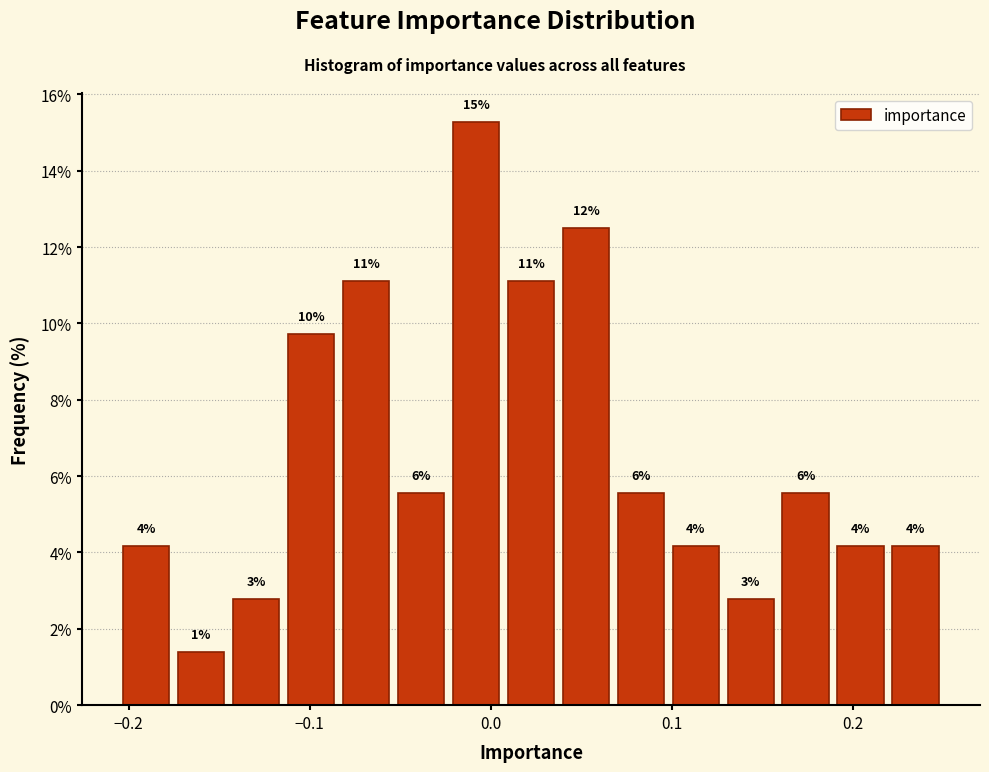

Around what value on the x-axis is the tallest bar? Give the approximate position of its centre, as read against the axis.

-0.01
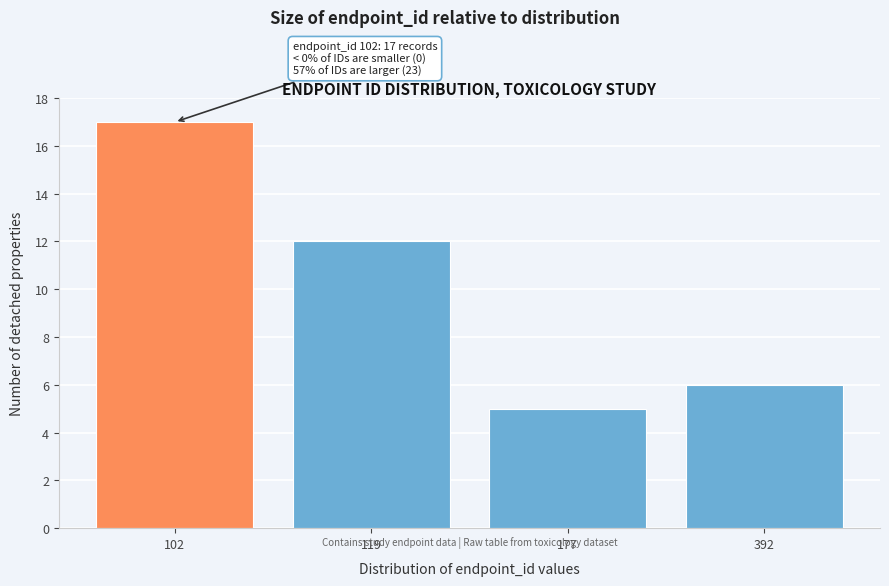

Reading left to right, what are all the values shown in this chart?

102=17	119=12	177=5	392=6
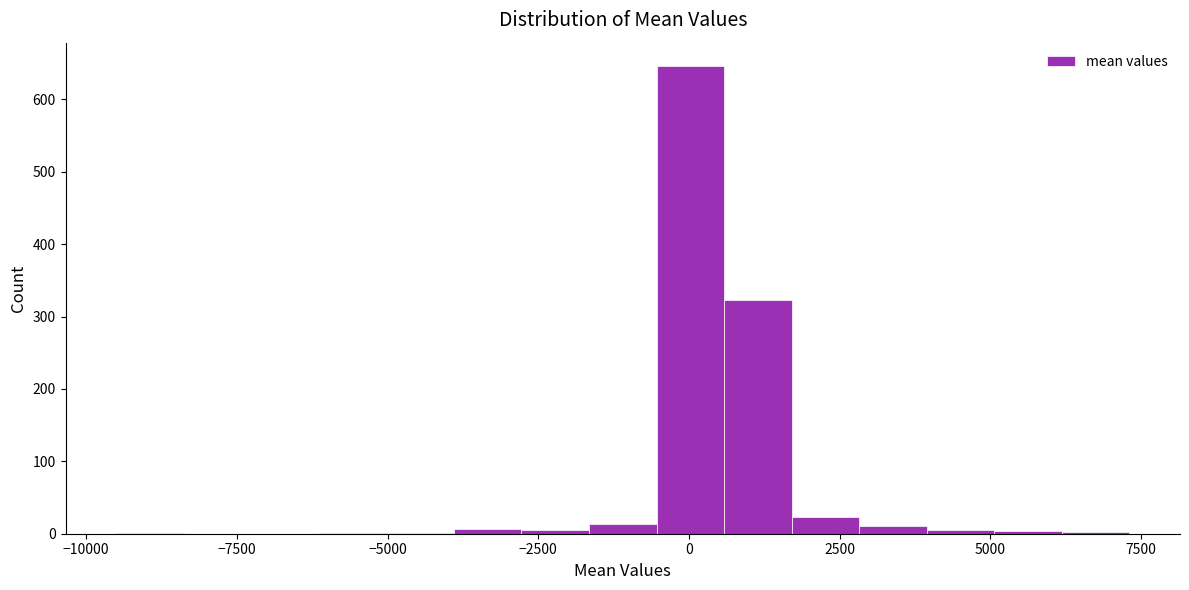

Read against the x-axis, roughly where is the centre of the tallest bar?

0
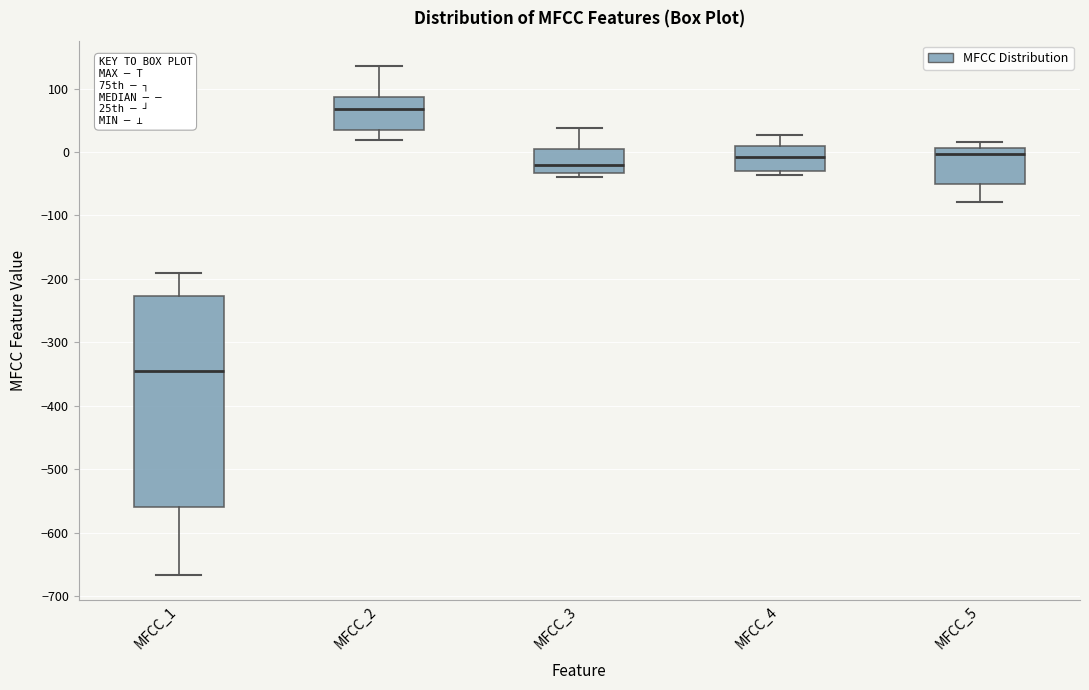

Where does the upper whisker of the box for MFCC_4 end on the y-axis? The values are not printed on the chart, so give them approximately, as read against the axis.

30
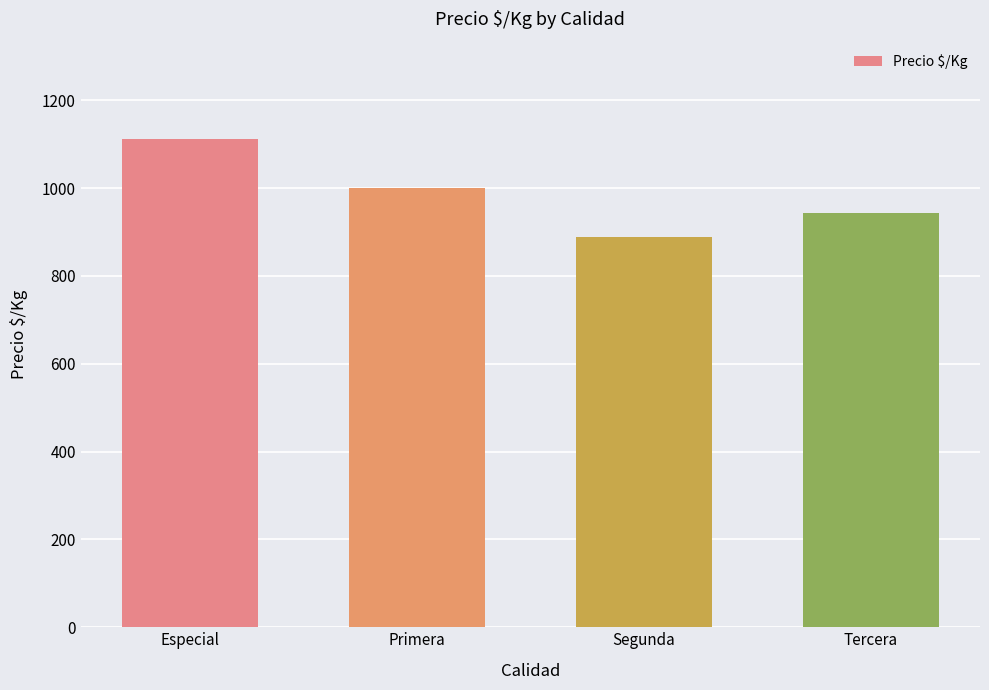

What is the label of the 1st bar from the left?

Especial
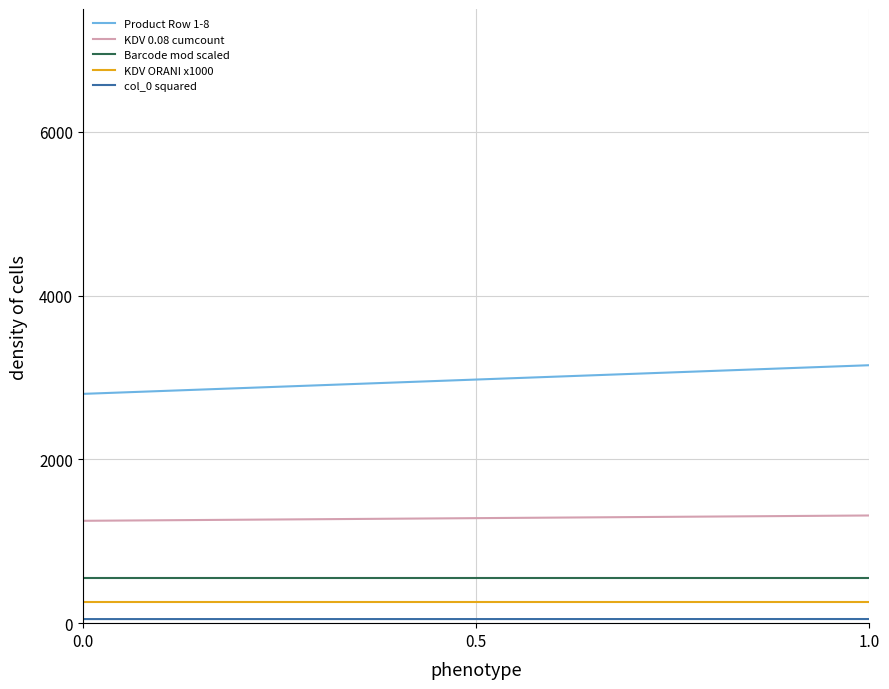

What is the lowest value of the KDV ORANI x1000 series?

256.0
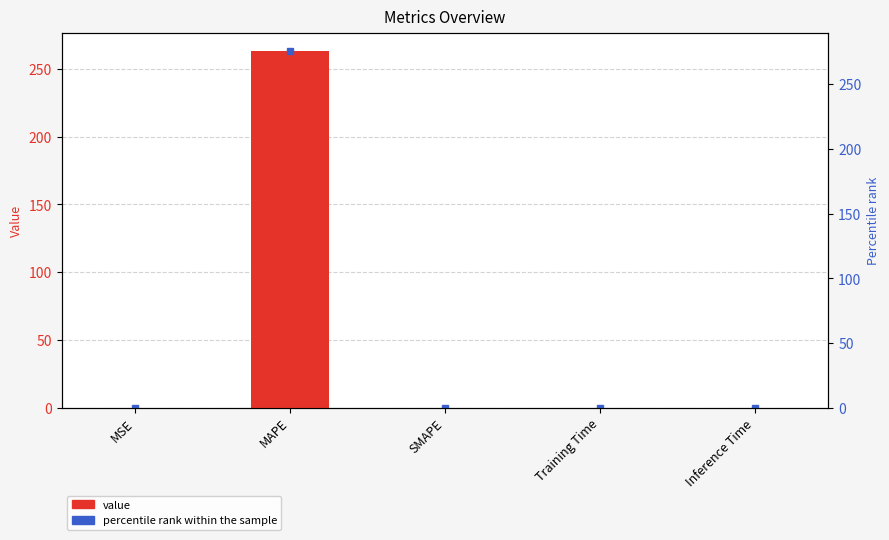

What is the value of the 2nd bar from the left?

263.0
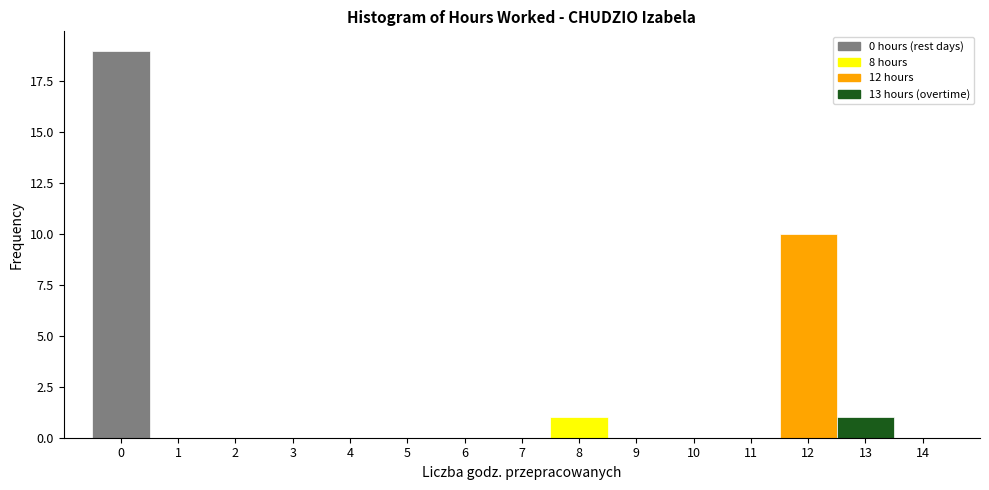

What is the height of the bar covering -0.5 to 0.5 on the x-axis? The values are not printed on the chart, so give them approximately, as read against the axis.

19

· · · · ·

> **Request**:
Can you return every line from the one containing "Where does the" through the end of the records, unchanged and without the pictures?

> **Exercise response**:
Where does the upper whisker of the box for MFCC_4 end on the y-axis? The values are not printed on the chart, so give them approximately, as read against the axis.

30

What is the label of the 1st bar from the left?

Especial

What is the lowest value of the KDV ORANI x1000 series?

256.0

What is the value of the 2nd bar from the left?

263.0

What is the height of the bar covering -0.5 to 0.5 on the x-axis? The values are not printed on the chart, so give them approximately, as read against the axis.

19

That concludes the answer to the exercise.